--- Source texts of formatted documents ---
*-*-*

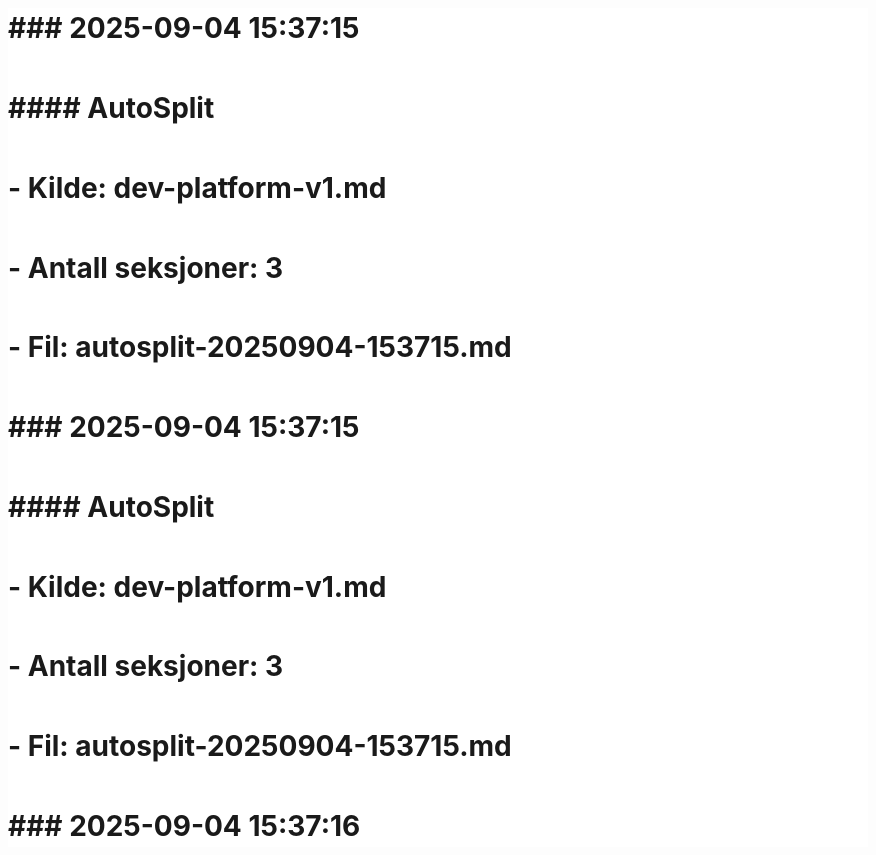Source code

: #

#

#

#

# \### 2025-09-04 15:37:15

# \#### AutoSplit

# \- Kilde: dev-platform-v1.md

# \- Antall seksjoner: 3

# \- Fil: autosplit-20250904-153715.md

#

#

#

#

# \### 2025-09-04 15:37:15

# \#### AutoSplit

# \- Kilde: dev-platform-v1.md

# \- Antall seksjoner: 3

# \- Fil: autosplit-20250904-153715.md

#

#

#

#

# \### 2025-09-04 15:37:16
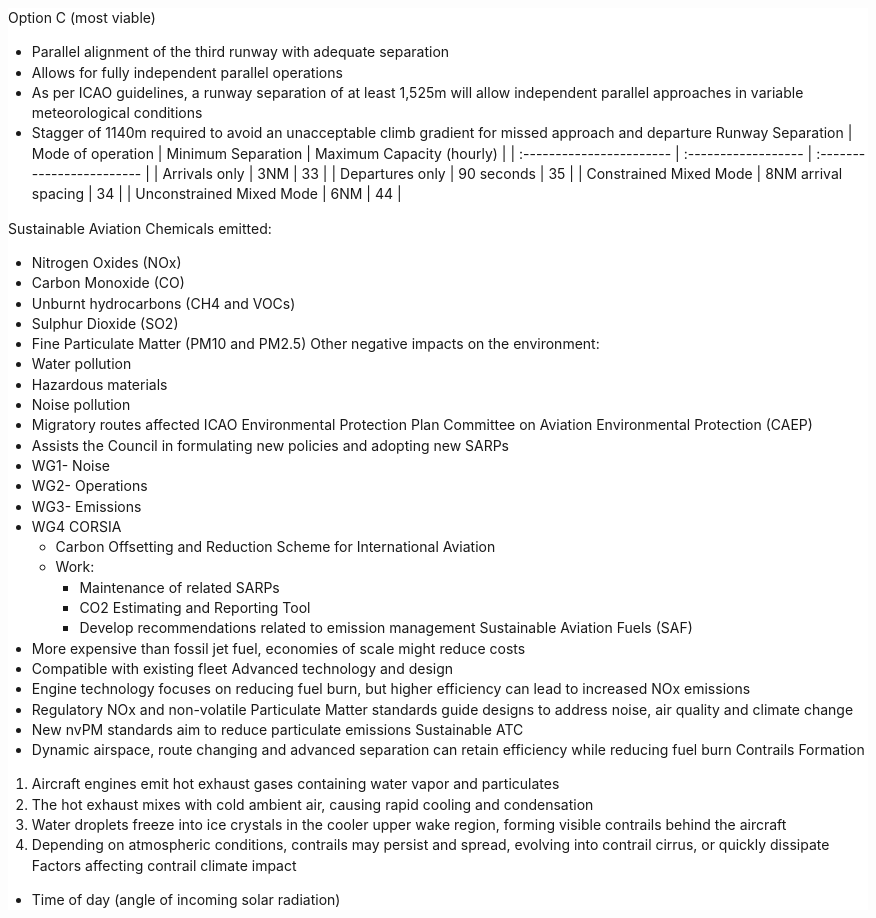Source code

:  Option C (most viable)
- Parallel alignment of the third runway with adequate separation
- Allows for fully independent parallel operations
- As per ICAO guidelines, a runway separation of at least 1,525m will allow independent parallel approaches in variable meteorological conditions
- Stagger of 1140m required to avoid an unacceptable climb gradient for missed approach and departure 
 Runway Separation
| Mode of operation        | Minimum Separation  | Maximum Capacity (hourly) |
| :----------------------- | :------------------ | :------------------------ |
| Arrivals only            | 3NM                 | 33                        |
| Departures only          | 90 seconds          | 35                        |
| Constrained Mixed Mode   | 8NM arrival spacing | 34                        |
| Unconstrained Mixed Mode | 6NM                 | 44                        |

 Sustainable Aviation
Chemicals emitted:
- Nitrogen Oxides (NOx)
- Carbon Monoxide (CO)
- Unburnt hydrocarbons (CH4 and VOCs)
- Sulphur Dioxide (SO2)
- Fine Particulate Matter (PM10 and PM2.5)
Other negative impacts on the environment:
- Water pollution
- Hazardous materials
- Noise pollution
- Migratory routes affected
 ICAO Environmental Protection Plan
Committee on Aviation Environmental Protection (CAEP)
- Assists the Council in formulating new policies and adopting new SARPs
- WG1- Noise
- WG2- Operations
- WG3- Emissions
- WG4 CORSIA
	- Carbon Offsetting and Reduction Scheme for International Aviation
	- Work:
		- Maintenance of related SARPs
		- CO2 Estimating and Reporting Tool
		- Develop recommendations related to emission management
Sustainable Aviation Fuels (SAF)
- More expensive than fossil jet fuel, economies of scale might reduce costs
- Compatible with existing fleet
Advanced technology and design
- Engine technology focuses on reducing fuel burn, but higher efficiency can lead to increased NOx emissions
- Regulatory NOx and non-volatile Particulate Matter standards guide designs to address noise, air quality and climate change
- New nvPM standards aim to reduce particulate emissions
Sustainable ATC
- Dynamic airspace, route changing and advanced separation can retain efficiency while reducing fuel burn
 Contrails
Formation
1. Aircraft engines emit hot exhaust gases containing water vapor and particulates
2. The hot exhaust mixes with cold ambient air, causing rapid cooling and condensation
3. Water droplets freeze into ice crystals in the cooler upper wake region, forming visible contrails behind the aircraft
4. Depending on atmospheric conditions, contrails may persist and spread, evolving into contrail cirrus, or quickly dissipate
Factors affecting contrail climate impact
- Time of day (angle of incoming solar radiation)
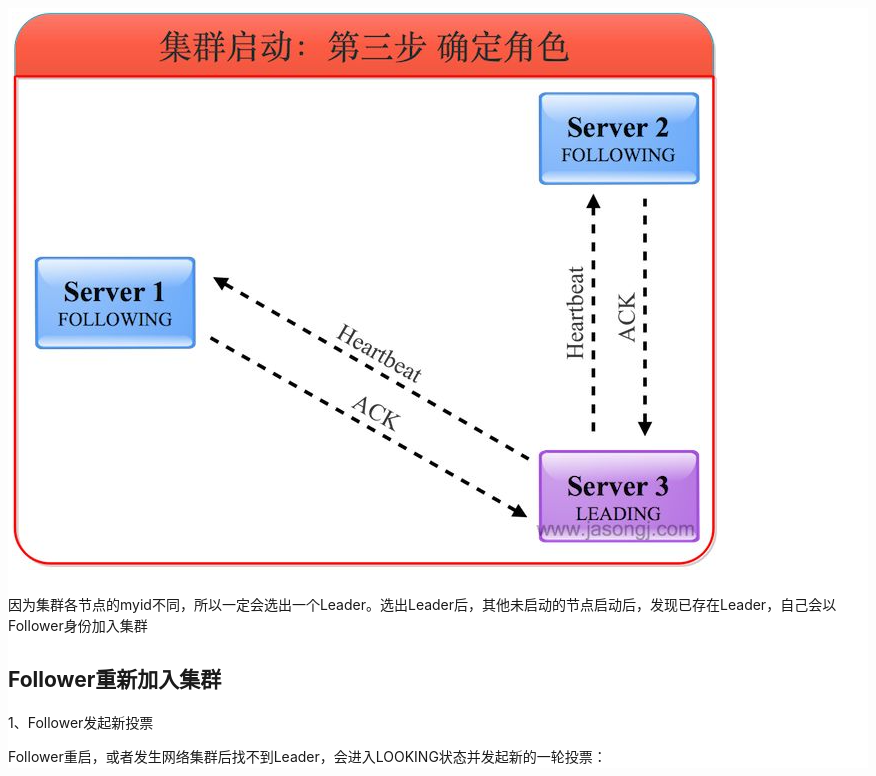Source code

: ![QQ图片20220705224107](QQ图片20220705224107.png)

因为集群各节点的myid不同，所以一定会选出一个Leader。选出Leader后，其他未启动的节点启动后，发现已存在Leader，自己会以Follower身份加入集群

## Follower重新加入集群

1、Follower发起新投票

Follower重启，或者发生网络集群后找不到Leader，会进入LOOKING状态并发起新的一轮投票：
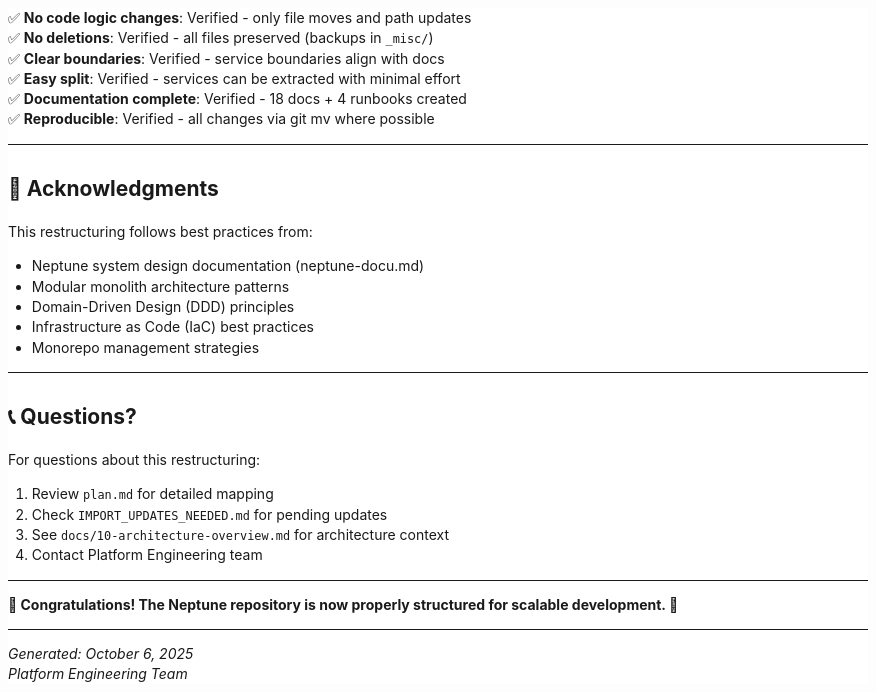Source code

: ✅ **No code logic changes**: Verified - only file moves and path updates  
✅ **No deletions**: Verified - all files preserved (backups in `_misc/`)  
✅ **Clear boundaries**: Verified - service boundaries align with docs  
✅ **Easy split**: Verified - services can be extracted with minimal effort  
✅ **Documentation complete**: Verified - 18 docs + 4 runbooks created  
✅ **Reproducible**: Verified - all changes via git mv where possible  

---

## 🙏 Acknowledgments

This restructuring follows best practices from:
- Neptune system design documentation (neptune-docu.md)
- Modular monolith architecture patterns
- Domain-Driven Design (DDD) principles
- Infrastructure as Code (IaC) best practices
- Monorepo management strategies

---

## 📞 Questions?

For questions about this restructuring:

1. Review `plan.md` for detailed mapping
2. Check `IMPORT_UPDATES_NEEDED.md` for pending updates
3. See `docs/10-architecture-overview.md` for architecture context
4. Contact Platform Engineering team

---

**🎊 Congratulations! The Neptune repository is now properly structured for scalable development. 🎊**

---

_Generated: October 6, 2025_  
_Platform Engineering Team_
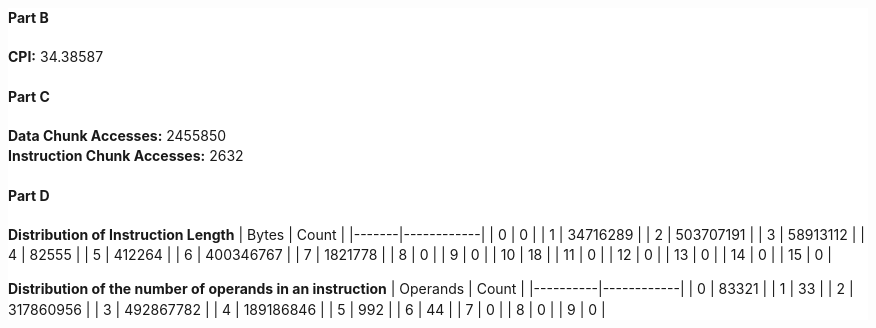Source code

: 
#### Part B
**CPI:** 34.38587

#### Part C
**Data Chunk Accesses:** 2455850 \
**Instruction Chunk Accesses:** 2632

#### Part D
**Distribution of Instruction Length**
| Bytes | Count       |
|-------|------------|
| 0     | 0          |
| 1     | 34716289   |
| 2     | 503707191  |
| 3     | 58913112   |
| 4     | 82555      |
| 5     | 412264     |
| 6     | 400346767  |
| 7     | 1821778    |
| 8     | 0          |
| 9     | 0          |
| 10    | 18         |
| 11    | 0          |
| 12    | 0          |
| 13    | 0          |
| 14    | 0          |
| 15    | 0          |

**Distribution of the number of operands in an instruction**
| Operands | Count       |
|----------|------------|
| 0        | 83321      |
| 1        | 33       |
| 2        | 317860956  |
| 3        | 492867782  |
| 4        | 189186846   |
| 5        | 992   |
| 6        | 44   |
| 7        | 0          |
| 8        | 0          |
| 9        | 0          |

*-*-*

--- DIRECTIONS ---
Copy out the stretch of rows from the very start through the line containing "Unconstrained Mixed Mode", both ends included. Omit the pictures from your answer.

--- OUTPUT OF THE TASK ---
Source code

: #

#

#

#

# \### 2025-09-04 15:37:15

# \#### AutoSplit

# \- Kilde: dev-platform-v1.md

# \- Antall seksjoner: 3

# \- Fil: autosplit-20250904-153715.md

#

#

#

#

# \### 2025-09-04 15:37:15

# \#### AutoSplit

# \- Kilde: dev-platform-v1.md

# \- Antall seksjoner: 3

# \- Fil: autosplit-20250904-153715.md

#

#

#

#

# \### 2025-09-04 15:37:16
Source code

:  Option C (most viable)
- Parallel alignment of the third runway with adequate separation
- Allows for fully independent parallel operations
- As per ICAO guidelines, a runway separation of at least 1,525m will allow independent parallel approaches in variable meteorological conditions
- Stagger of 1140m required to avoid an unacceptable climb gradient for missed approach and departure 
 Runway Separation
| Mode of operation        | Minimum Separation  | Maximum Capacity (hourly) |
| :----------------------- | :------------------ | :------------------------ |
| Arrivals only            | 3NM                 | 33                        |
| Departures only          | 90 seconds          | 35                        |
| Constrained Mixed Mode   | 8NM arrival spacing | 34                        |
| Unconstrained Mixed Mode | 6NM                 | 44                        |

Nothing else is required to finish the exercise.